## Task requirements
Output the full listing exactly.
══ Given data ══
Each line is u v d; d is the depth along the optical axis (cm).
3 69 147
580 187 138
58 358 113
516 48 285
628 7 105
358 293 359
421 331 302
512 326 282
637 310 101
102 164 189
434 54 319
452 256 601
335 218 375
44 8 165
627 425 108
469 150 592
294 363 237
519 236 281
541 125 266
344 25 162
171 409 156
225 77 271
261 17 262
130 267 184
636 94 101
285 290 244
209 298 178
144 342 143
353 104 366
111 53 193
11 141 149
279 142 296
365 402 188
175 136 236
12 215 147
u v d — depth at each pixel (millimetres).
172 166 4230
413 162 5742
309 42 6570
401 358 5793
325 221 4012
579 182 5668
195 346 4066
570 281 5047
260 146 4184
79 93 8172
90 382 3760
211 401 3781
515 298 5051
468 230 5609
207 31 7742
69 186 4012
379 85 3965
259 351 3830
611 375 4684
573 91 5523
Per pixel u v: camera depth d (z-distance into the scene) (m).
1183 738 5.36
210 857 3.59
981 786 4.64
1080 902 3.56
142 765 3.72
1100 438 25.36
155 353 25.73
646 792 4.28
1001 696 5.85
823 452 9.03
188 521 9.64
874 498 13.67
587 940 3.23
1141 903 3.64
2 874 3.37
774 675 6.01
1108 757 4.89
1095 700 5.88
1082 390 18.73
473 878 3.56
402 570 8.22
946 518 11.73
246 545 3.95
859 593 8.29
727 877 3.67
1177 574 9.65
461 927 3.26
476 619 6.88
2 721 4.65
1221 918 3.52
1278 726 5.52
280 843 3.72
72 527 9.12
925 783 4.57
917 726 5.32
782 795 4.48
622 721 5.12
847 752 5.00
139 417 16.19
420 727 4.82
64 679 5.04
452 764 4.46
═══
## Task result
Each line is u v d; d is the depth along the optical axis (cm).
3 69 147
580 187 138
58 358 113
516 48 285
628 7 105
358 293 359
421 331 302
512 326 282
637 310 101
102 164 189
434 54 319
452 256 601
335 218 375
44 8 165
627 425 108
469 150 592
294 363 237
519 236 281
541 125 266
344 25 162
171 409 156
225 77 271
261 17 262
130 267 184
636 94 101
285 290 244
209 298 178
144 342 143
353 104 366
111 53 193
11 141 149
279 142 296
365 402 188
175 136 236
12 215 147
u v d — depth at each pixel (millimetres).
172 166 4230
413 162 5742
309 42 6570
401 358 5793
325 221 4012
579 182 5668
195 346 4066
570 281 5047
260 146 4184
79 93 8172
90 382 3760
211 401 3781
515 298 5051
468 230 5609
207 31 7742
69 186 4012
379 85 3965
259 351 3830
611 375 4684
573 91 5523
Per pixel u v: camera depth d (z-distance into the scene) (m).
1183 738 5.36
210 857 3.59
981 786 4.64
1080 902 3.56
142 765 3.72
1100 438 25.36
155 353 25.73
646 792 4.28
1001 696 5.85
823 452 9.03
188 521 9.64
874 498 13.67
587 940 3.23
1141 903 3.64
2 874 3.37
774 675 6.01
1108 757 4.89
1095 700 5.88
1082 390 18.73
473 878 3.56
402 570 8.22
946 518 11.73
246 545 3.95
859 593 8.29
727 877 3.67
1177 574 9.65
461 927 3.26
476 619 6.88
2 721 4.65
1221 918 3.52
1278 726 5.52
280 843 3.72
72 527 9.12
925 783 4.57
917 726 5.32
782 795 4.48
622 721 5.12
847 752 5.00
139 417 16.19
420 727 4.82
64 679 5.04
452 764 4.46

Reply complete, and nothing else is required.